Begin Article
Re: [PATCH v6 12/18] arm64/mm: Wire up PTE_CONT for user mappings

linux-mm.kvack.org archive mirror
 help / color / mirror / Atom feed

From: Ryan Roberts <ryan.roberts@arm.com>
To: Catalin Marinas <catalin.marinas@arm.com>
Cc: Will Deacon <will@kernel.org>, Ard Biesheuvel <ardb@kernel.org>,
	Marc Zyngier <maz@kernel.org>, James Morse <james.morse@arm.com>,
	Andrey Ryabinin <ryabinin.a.a@gmail.com>,
	Andrew Morton <akpm@linux-foundation.org>,
	Matthew Wilcox <willy@infradead.org>,
	Mark Rutland <mark.rutland@arm.com>,
	David Hildenbrand <david@redhat.com>,
	Kefeng Wang <wangkefeng.wang@huawei.com>,
	John Hubbard <jhubbard@nvidia.com>, Zi Yan <ziy@nvidia.com>,
	Barry Song <21cnbao@gmail.com>,
	Alistair Popple <apopple@nvidia.com>,
	Yang Shi <shy828301@gmail.com>,
	Thomas Gleixner <tglx@linutronix.de>,
	Ingo Molnar <mingo@redhat.com>, Borislav Petkov <bp@alien8.de>,
	Dave Hansen <dave.hansen@linux.intel.com>,
	"H. Peter Anvin" <hpa@zytor.com>,
	linux-arm-kernel@lists.infradead.org, x86@kernel.org,
	linuxppc-dev@lists.ozlabs.org, linux-mm@kvack.org,
	linux-kernel@vger.kernel.org
Subject: Re: [PATCH v6 12/18] arm64/mm: Wire up PTE_CONT for user mappings
Date: Fri, 16 Feb 2024 12:53:43 +0000	[thread overview]
Message-ID: <892caa6a-e4fe-4009-aa33-0570526961c5@arm.com> (raw)
In-Reply-To: <Zc9UQy-mtYAzNWm2@arm.com>

Hi Catalin,

Thanks for the review! Comments below...


On 16/02/2024 12:25, Catalin Marinas wrote:
> On Thu, Feb 15, 2024 at 10:31:59AM +0000, Ryan Roberts wrote:
>>  arch/arm64/mm/contpte.c          | 285 +++++++++++++++++++++++++++++++
> 
> Nitpick: I think most symbols in contpte.c can be EXPORT_SYMBOL_GPL().
> We don't expect them to be used by random out of tree modules. In fact,
> do we expect them to end up in modules at all? Most seem to be called
> from the core mm code.
End Article
Begin Material
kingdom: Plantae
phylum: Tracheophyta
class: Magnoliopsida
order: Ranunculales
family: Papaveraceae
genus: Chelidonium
End Material
Given problem: Please list every person in the message's header whose email address ends in "@arm.com". The items are separate material from the message.

Exercise solution: Ryan Roberts, Catalin Marinas, James Morse, Mark Rutland